La maladie d’Alzheimer est une maladie neurodégénérative : cela signifie qu’elle s’accompagne d’une altération progressive de certaines cellules nerveuses. Elle représente une cause majeure de démence, un syndrome dans lequel la mémoire, le raisonnement ou d’autres fonctions mentales sont durablement perturbés. La question n’est donc pas de trouver une habitude miracle, mais de savoir quelle conduite quotidienne modifiable repose sur des données scientifiques suffisamment solides.

Bouger, un geste simple associé à un risque plus faible

Les données les plus récentes ne disent pas qu’une seule habitude suffit à éviter la maladie d’Alzheimer. Elles montrent plutôt que plusieurs facteurs de risque de démence sont modifiables. La commission du Lancet publiée en 2024 en recense 14, dont l’inactivité physique. Elle estime que près de 45 % des cas de démence pourraient être retardés ou évités si ces facteurs étaient pris en charge à l’échelle de la population, tout au long de la vie.

Dans ce cadre, l’activité physique occupe une place particulière, car elle peut être intégrée dans la vie quotidienne. Marcher, nager, jardiner, monter les escaliers ou pratiquer une activité sportive légère relèvent tous d’un même principe : faire travailler régulièrement le corps. Le CDC, organisme américain de santé publique, présente le manque d’activité physique comme un facteur associé à un risque plus élevé de démence, y compris la maladie d’Alzheimer. Il indique aussi que rester physiquement actif fait partie des habitudes susceptibles de contribuer à la santé du cerveau.
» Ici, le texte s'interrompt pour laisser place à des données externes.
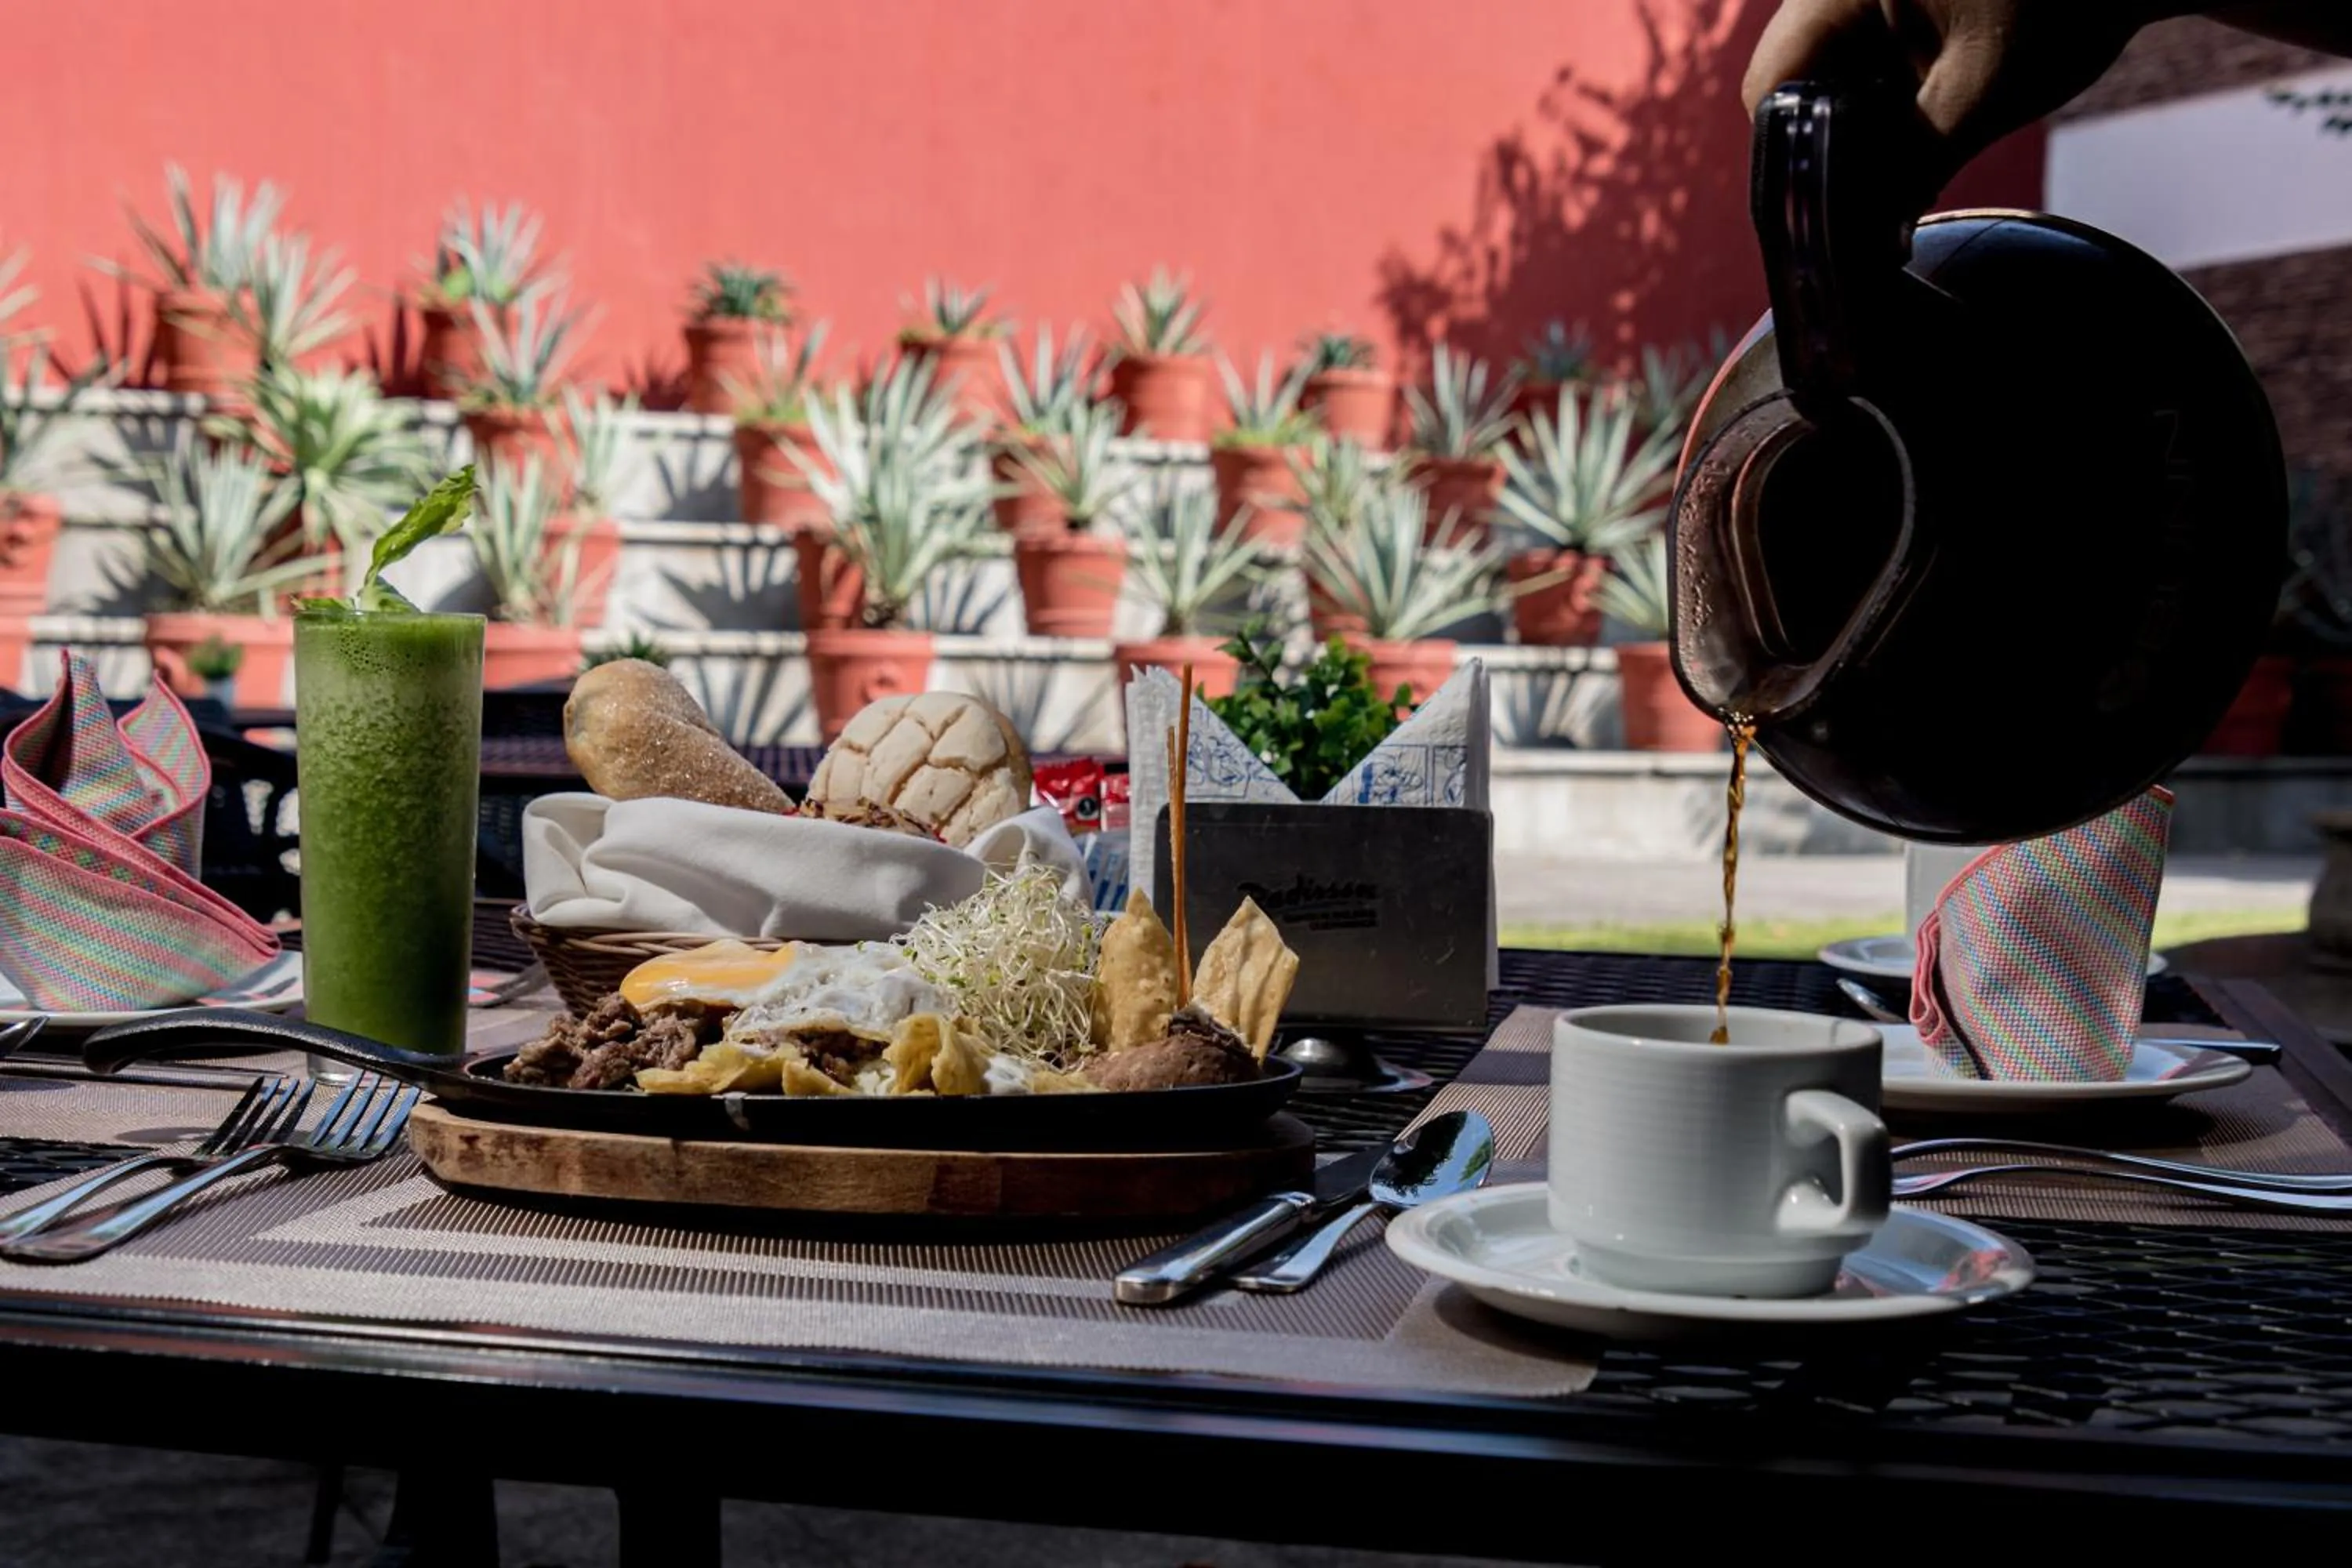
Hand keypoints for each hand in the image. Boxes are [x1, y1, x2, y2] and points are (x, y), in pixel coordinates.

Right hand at [1742, 2, 2167, 176]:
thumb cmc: (2071, 1)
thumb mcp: (1983, 93)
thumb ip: (1911, 166)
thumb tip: (1862, 245)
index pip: (1772, 82)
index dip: (1791, 154)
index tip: (1825, 211)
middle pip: (1793, 84)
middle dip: (1828, 147)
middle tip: (1873, 198)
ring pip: (1827, 82)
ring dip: (1859, 132)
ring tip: (1913, 160)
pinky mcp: (1899, 7)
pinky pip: (1864, 68)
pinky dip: (1885, 108)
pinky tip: (1926, 130)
L’Organisation mondiale de la santé va dans le même sens. Dans ses recommandations sur la réduction du risque de déclin cognitif et de démence, elle considère l’activité physique comme une intervention à recommander chez les adultes ayant une cognition normale. Le déclin cognitif désigne une baisse des capacités mentales, par exemple de la mémoire ou de l’attention, plus marquée que celle attendue avec l’âge habituel.


Outre ses effets bénéfiques sur le cerveau, le sport présente de nombreux autres bienfaits. © DR, Adobe stock

Pourquoi l’effet reste à formuler avec prudence

Le lien entre activité physique et risque de démence ne doit pas être présenté comme une garantie individuelle. Les sources disponibles parlent de réduction du risque, pas de protection absolue. Une personne active peut développer une maladie d’Alzheimer, tandis qu’une personne sédentaire n’en développera pas forcément. Le risque dépend aussi de l’âge, des facteurs vasculaires, du diabète, de l’hypertension, de l’audition, du tabac, de l’alcool, de l’isolement social ou encore d’autres paramètres de santé.

L’intérêt scientifique de l’activité physique tient notamment à son effet global sur la santé du corps et du cerveau. Les recommandations disponibles l’inscrivent dans une approche de prévention plus large, qui vise aussi la santé cardiovasculaire. Le cerveau dépend fortement de la circulation sanguine : lorsque les vaisseaux sont fragilisés, le fonctionnement cérébral peut être affecté.

L’habitude quotidienne la plus défendable scientifiquement est donc de bouger régulièrement. Non parce qu’elle effacerait le risque d’Alzheimer, mais parce qu’elle agit sur un facteur modifiable reconnu, dans une maladie où la prévention repose sur l’accumulation de plusieurs gestes favorables plutôt que sur une solution unique.